As oil prices push higher, investors interested in gaining exposure to the stronger energy sector may look to a targeted ETF strategy that taps into a time-tested methodology.
West Texas Intermediate crude oil futures were trading around $72.10 per barrel and Brent crude was at $79.50 per barrel after briefly crossing over the $80 mark.
Crude oil prices have recently strengthened on the prospects of diminished supply out of Iran as the U.S. tightens economic sanctions against the Middle East producer. Secretary of State Mike Pompeo on Monday made sweeping demands that Iran must meet before the U.S. enters a new nuclear pact with the country, the Wall Street Journal reports. Washington threatened “the strongest sanctions in history” if the Islamic Republic didn’t meet requirements.
Why is Oil Up Today?
Oil today is up “specifically because of Pompeo’s speech,” Thomas Pugh, commodities economist at Capital Economics, told the WSJ. “It certainly looks like the U.S. is going to go as hard as possible on sanctions and try their best to make it hurt.”

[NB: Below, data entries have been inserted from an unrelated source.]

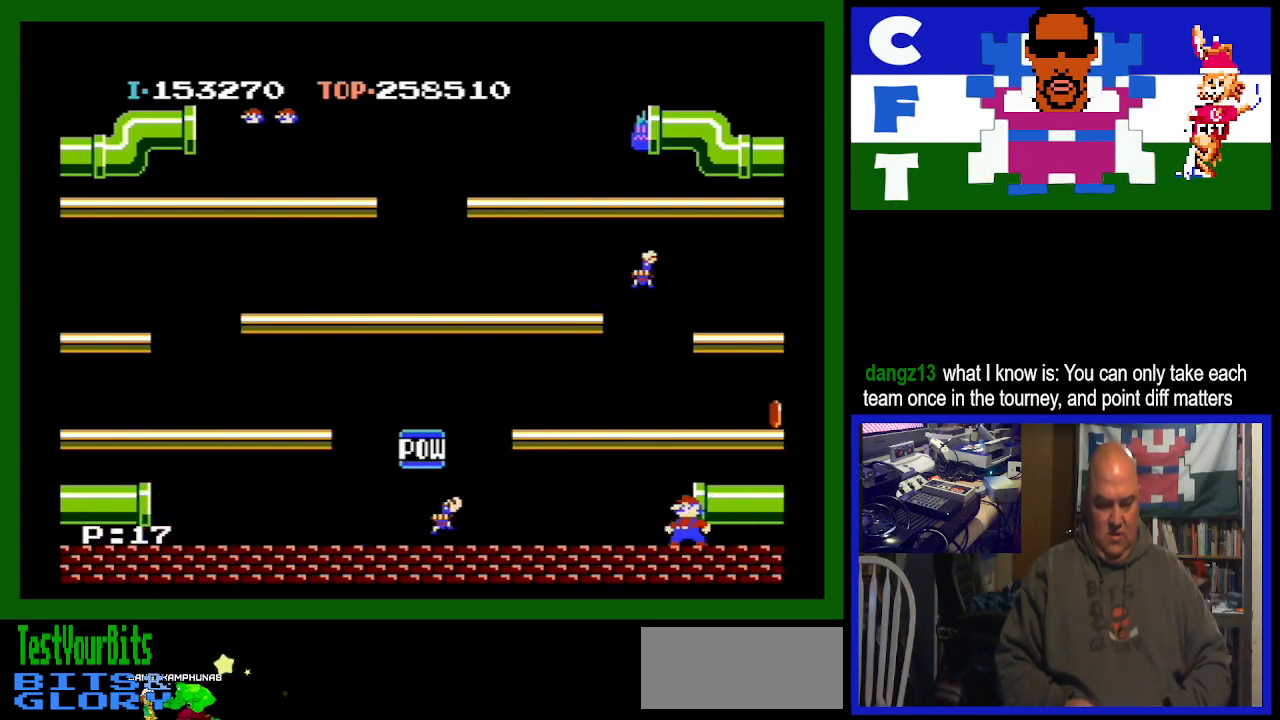
{"buttons": [], "events": []}
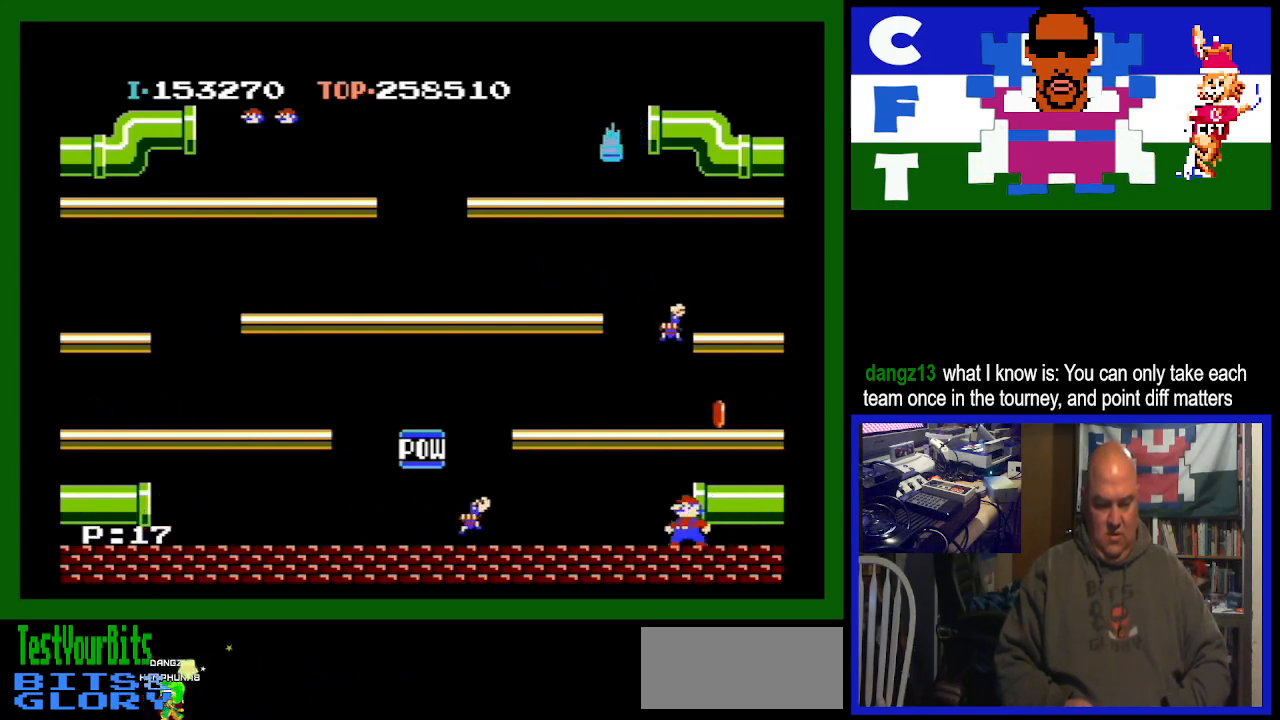
{"buttons": ["DPAD_RIGHT"], "events": [[33, "A", "down"], [333, "DPAD_RIGHT", "down"], [400, "A", "up"]]}
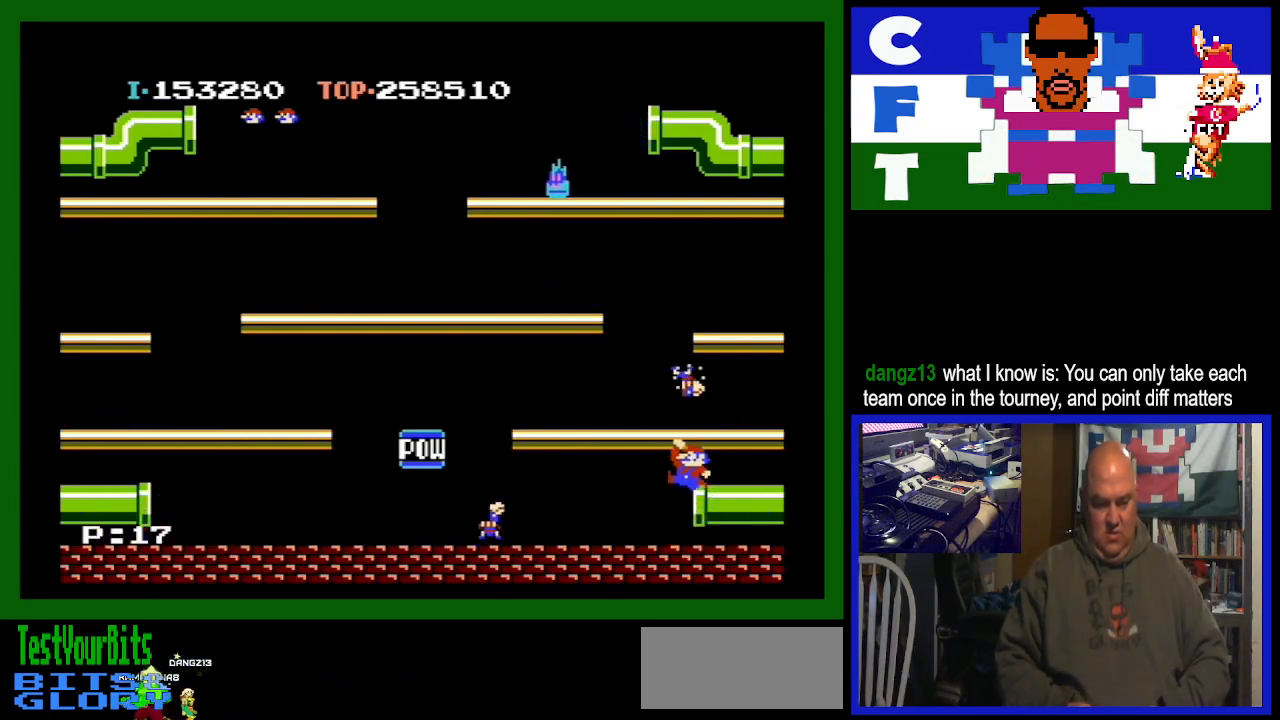
{"buttons": ["DPAD_RIGHT"], "events": []}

Investors who are interested in capturing the strengthening outlook for the energy sector as oil prices stabilize and continue to push higher can look to a recently launched NYSE Pickens Oil Response ETF (NYSEArca: BOON), which is indirectly controlled by oil tycoon T. Boone Pickens. This is the first time in NYSE’s 225+ year history that they’ve co-branded an index with an individual, in this case Pickens. Boone and the Oil Response ETF team also rang the NYSE closing bell in honor of his 90th birthday and for BOON on May 22.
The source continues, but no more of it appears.